Confession: I don't always read or look at every section of the paper in the morning. Or in the afternoon. I just now noticed Tim Rutten's column in yesterday's LAT Calendar on naming Michael Jackson's accuser. Basically, Rutten sees the Internet overriding mainstream news ethics, and points to the Daily Telegraph of London revealing details about the Jackson case, including the accuser's name.

So, given the internationalization of such stories and the speed by which they can be cybernetically laundered into the media mix, do the mainstream news organizations' laboriously worked-out ethical norms really avail any longer? Do they still serve some purpose, or has technological change simply overrun them, degrading practices, like withholding the boy's name, from ethics to eccentricities?

"It's certainly true that the old system of media discretion, based on the judgments of elite gatekeepers, like newspaper editors, is breaking down," said Orville Schell, dean of the UC Berkeley Graduate School of Journalism. "The Internet has amplified the mass in mass media and made it much more populist. We no longer have as many obvious gateways of decorum through which public enters the world of news. To my mind, our newfound pluralism has opened too many doors. It is a kind of a pity that so much of our coverage has become this shameless."

Schell goes on to cast stones at the Drudge Report.

"Unfortunately, people like Drudge have a place these days. He's like a synapse firing into a vast nervous system with no major or minor pathways, just a welter of energy pumping in every direction. If Drudge hadn't linked to the Daily Telegraph's story, it would have gotten out in the U.S. some other way. He's just an iconic roundhouse for the dissemination of the scurrilous."

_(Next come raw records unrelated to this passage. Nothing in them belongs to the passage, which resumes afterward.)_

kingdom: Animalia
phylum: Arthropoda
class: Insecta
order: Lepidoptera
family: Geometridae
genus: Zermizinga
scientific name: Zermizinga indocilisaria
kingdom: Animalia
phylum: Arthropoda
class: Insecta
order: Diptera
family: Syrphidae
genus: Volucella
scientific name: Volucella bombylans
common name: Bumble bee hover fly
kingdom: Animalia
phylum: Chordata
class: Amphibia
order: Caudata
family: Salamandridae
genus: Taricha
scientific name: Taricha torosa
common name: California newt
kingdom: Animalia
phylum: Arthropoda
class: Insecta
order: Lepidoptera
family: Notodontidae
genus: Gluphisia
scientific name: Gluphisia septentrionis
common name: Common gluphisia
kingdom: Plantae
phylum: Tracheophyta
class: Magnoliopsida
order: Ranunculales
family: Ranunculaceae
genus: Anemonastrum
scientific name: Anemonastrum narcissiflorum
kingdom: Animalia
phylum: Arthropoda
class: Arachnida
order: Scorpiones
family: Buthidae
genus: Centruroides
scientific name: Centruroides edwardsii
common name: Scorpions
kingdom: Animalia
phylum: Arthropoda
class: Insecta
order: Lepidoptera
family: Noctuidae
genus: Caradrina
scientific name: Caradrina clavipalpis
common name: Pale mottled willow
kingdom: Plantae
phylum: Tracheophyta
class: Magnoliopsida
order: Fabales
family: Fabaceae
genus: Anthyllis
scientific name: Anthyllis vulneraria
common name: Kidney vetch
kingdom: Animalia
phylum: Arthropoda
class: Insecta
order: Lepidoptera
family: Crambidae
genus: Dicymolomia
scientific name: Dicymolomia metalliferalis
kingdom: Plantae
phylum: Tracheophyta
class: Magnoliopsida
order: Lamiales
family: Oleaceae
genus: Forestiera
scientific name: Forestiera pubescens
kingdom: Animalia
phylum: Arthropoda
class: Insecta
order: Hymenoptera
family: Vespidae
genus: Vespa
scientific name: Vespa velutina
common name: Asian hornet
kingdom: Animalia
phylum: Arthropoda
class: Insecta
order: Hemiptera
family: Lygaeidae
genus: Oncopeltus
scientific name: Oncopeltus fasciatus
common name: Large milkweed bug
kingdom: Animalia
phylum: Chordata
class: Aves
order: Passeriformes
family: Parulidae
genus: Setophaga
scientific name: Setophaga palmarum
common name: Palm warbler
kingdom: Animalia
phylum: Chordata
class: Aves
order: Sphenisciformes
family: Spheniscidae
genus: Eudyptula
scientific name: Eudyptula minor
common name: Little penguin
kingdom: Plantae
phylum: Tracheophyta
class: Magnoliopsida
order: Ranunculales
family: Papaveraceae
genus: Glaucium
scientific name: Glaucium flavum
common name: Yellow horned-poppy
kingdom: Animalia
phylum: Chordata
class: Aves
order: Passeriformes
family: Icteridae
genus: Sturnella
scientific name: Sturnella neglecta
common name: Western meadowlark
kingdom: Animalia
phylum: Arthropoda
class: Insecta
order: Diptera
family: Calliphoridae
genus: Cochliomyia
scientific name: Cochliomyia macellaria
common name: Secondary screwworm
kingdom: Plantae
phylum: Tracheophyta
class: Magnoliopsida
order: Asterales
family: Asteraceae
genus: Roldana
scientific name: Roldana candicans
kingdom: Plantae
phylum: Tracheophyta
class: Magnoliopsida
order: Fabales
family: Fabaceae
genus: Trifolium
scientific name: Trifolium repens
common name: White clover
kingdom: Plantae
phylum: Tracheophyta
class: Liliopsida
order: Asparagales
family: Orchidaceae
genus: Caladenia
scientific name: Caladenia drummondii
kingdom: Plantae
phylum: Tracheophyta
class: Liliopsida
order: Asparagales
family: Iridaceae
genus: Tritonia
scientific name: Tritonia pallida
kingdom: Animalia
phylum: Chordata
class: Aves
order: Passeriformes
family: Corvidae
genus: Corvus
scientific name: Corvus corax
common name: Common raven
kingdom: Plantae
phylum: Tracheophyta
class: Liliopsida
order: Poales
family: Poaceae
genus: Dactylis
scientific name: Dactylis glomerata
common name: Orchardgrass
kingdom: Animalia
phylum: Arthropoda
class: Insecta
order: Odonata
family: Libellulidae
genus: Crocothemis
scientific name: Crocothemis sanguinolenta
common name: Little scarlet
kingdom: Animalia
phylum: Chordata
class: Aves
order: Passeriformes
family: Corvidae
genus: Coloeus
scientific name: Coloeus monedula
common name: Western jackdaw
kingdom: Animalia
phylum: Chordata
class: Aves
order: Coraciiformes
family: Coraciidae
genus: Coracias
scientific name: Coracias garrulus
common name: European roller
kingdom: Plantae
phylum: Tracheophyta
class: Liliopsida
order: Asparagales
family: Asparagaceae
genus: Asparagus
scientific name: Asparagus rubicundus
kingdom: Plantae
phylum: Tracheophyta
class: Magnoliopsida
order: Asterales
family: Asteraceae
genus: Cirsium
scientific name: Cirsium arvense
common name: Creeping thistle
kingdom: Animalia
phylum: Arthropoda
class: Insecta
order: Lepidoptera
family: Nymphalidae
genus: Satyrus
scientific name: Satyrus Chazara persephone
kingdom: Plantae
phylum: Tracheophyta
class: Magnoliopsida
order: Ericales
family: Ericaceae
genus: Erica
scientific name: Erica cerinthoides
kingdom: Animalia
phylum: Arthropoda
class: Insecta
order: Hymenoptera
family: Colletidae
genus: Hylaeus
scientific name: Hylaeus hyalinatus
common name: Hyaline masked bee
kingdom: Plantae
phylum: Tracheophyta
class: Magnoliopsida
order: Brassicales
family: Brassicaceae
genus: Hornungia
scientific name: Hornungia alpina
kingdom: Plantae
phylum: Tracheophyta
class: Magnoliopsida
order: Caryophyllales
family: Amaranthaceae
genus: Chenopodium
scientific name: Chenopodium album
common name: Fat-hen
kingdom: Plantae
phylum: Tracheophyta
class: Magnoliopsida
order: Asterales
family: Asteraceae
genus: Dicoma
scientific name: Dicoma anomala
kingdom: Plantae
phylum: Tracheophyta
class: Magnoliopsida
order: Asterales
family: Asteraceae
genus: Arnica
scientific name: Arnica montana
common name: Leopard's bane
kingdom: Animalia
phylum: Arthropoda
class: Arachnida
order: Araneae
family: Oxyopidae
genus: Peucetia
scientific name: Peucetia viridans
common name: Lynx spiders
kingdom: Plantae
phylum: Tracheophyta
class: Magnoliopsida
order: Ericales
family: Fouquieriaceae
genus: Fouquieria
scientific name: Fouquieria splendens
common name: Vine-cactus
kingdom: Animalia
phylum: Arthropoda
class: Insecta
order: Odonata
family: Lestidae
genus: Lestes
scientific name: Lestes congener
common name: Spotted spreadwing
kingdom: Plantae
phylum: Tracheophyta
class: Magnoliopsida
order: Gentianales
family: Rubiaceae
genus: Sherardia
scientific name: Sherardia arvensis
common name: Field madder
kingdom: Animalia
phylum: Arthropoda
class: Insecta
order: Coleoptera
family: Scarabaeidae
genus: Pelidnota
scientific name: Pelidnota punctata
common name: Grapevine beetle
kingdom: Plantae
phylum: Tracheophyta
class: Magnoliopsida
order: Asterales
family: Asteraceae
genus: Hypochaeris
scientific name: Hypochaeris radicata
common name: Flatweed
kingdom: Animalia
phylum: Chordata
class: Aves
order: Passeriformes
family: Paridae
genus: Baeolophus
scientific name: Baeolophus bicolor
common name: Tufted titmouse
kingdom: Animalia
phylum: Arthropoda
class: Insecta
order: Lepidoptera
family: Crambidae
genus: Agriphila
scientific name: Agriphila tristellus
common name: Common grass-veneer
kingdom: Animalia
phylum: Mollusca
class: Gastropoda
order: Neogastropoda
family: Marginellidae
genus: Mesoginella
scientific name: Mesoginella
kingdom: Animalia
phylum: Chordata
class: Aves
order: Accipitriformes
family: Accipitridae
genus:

The reason I dug out yesterday's Calendar is that a correspondent emailed about the contrast between Kevin Thomas' review of The Cooler on page 12 and the blurb attributed to him in the film's ad covering page 10. In the ad, Thomas is quoted exclaiming:

"Sophisticated, intimate, sleek and engaging! A classic romantic fable...'The Cooler' is make-believe of the most enticing kind."

His review does use the phrases "romantic fable" and "make-believe" but in different ways. None of the other key words appear. Just what is the ad quoting?